To deliver omnichannel personalization that is effective yet stays within the boundaries of sensitivity, insurers need to develop an overarching data management strategy that allows them to efficiently and securely collect, organize and use data while upholding data quality, and abiding by data protection regulations. 

 

At a fundamental level, this requires breaking down organizational silos to create an integrated, data-informed view of the customer that can be easily leveraged by internal teams; and paving the way for the smooth exchange of data with trusted third-party providers to enable further product innovation and partnerships. All this has to happen in a manner that maintains transparency, so the processes behind important decisions based on data are clear and any outcomes can be traced back to the source. 

 

Thoughtworks has developed tools and practices specifically designed to help insurers overcome data and regulatory barriers to unlock more personalized experiences. We have a track record of working with insurers to implement the infrastructure and capabilities necessary to integrate data from across the business, and make sure this data is available on an on-demand basis – for third-party partners as well as internal teams.

 

Thoughtworks has built a hyper-personalization engine for a financial services client, serving retail (urban and rural), non-resident, and corporate segments. This solution caters to:

 

  • 20 million customers
  • delivering 21 million weekly offers (1,000+ distinct offers) and; 
  • nearly 7,000 variants, all powered by 150,000 unique customer profiles

Thoughtworks developed a hyper-personalization engine for a financial services client, serving 20 million customers across various segments. The solution includes a data privacy layer for secure cloud processing and uses Customer CNA for segmentation and an “Offer Funnel” to manage personalized offers.

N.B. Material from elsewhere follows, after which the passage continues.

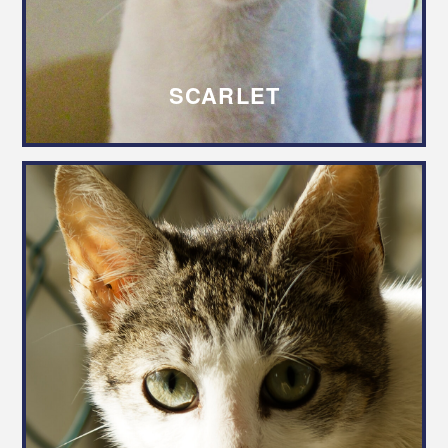
SCARLET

The solution used a data privacy layer to protect sensitive information before sending it to the cloud. It streamlined customer segmentation with Customer DNA and personalized offers through an "Offer Funnel" that prevented repetition, conflicts, and regulatory issues. Machine learning improved offer selection based on feedback, providing a smooth omnichannel customer experience.

 

Our approach is underpinned by clear, flexible data strategies and robust governance processes that ensure a base level of compliance and customer trust, while allowing insurers to adapt to regulatory changes as they happen. Whether it's developing new models for risk pricing or applying the power of AI to enhance customer interactions, our industry experience and tested approaches enable insurers to realize the full potential of data to empower decision-making, drive innovation, and deliver services that reassure and delight individual customers, on an enterprise-wide scale.